= Entries provided =
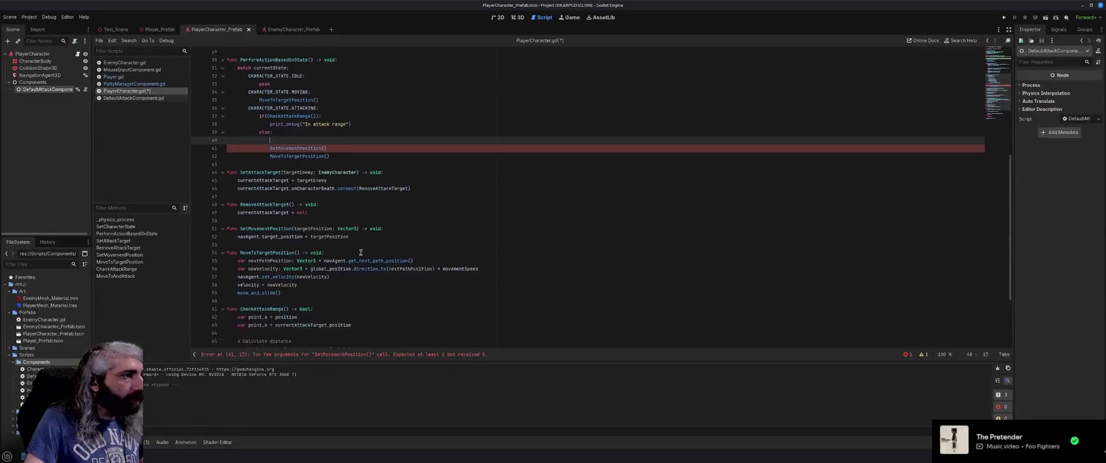
scroll(361, 254, down, 1)
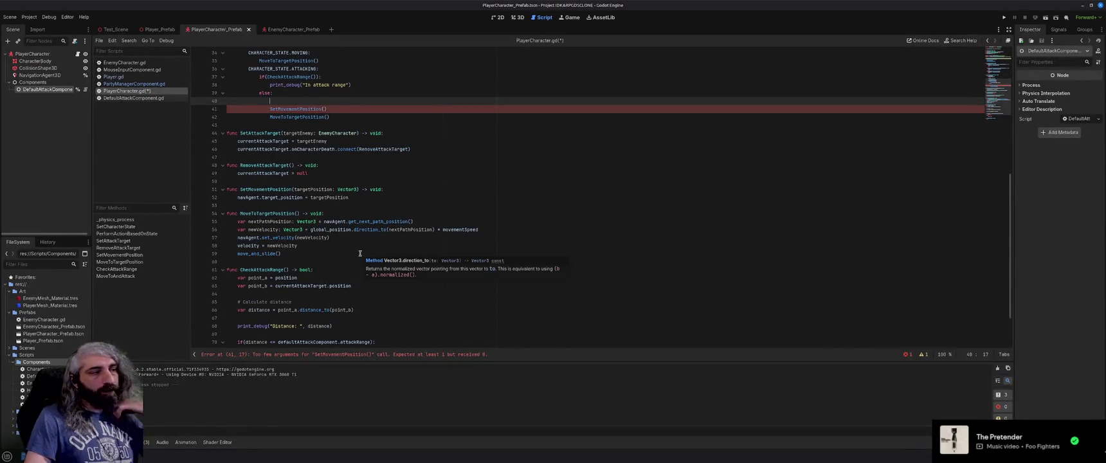
scroll(360, 254, down, 1)
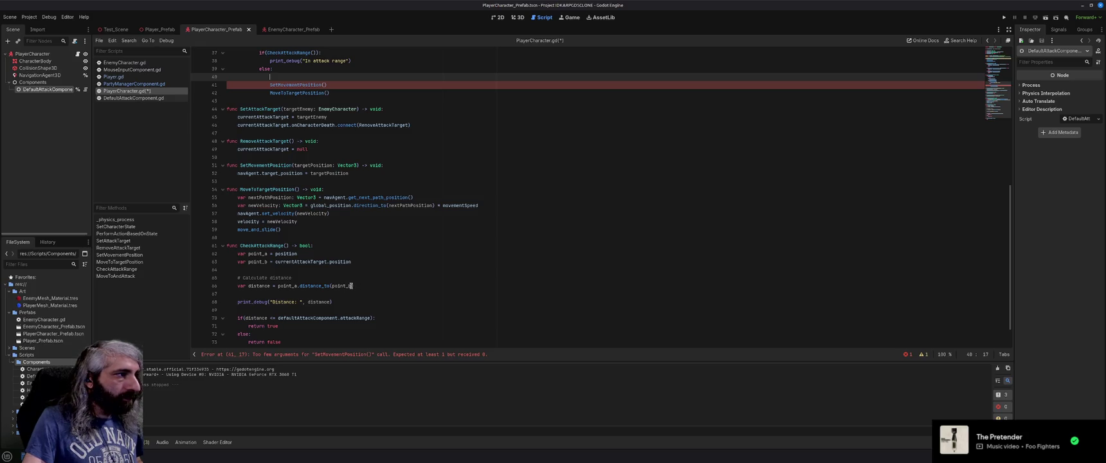
scroll(352, 286, up, 1)
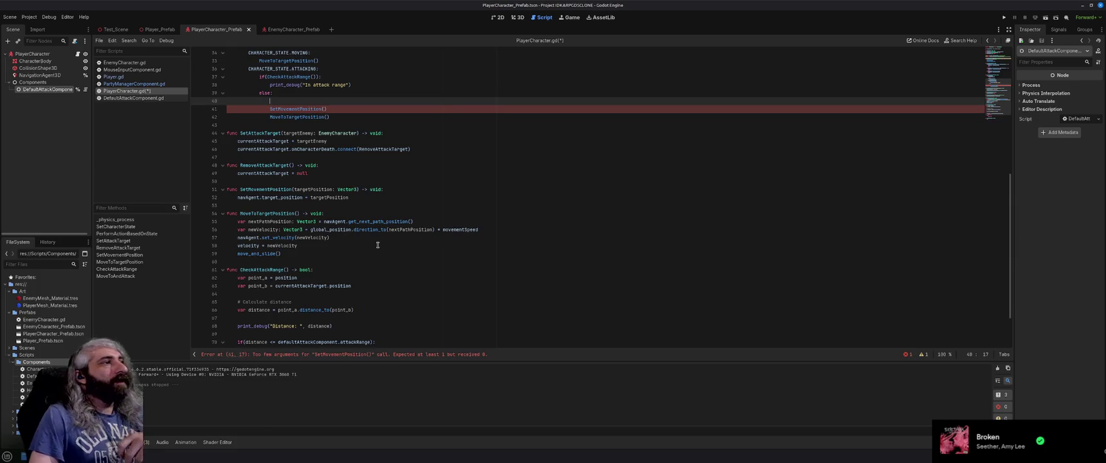
scroll(378, 246, up, 5)
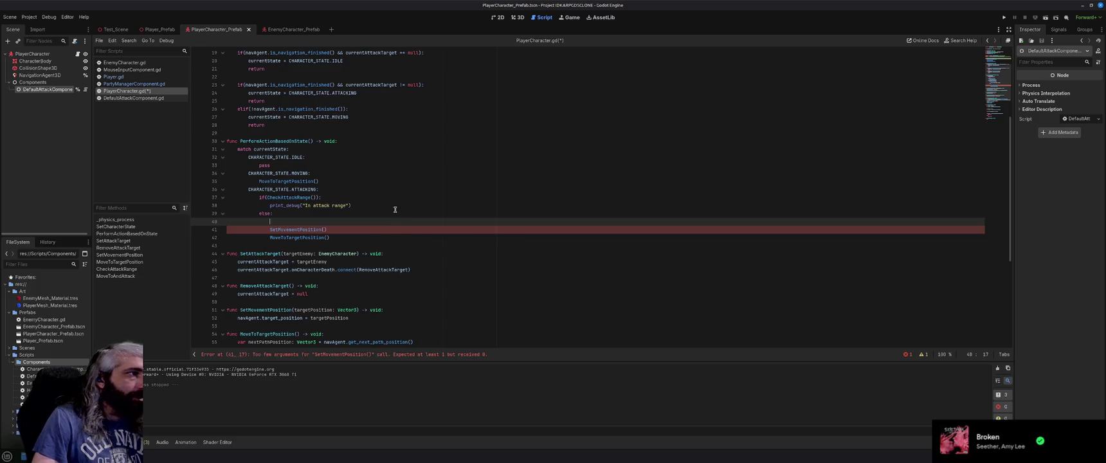
scroll(395, 209, down, 1)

= Task instructions =
All of the entries above should be duplicated exactly, except for the pictures.

= Exercise solution =
scroll(361, 254, down, 1)
scroll(360, 254, down, 1)
scroll(352, 286, up, 1)
scroll(378, 246, up, 5)
scroll(395, 209, down, 1)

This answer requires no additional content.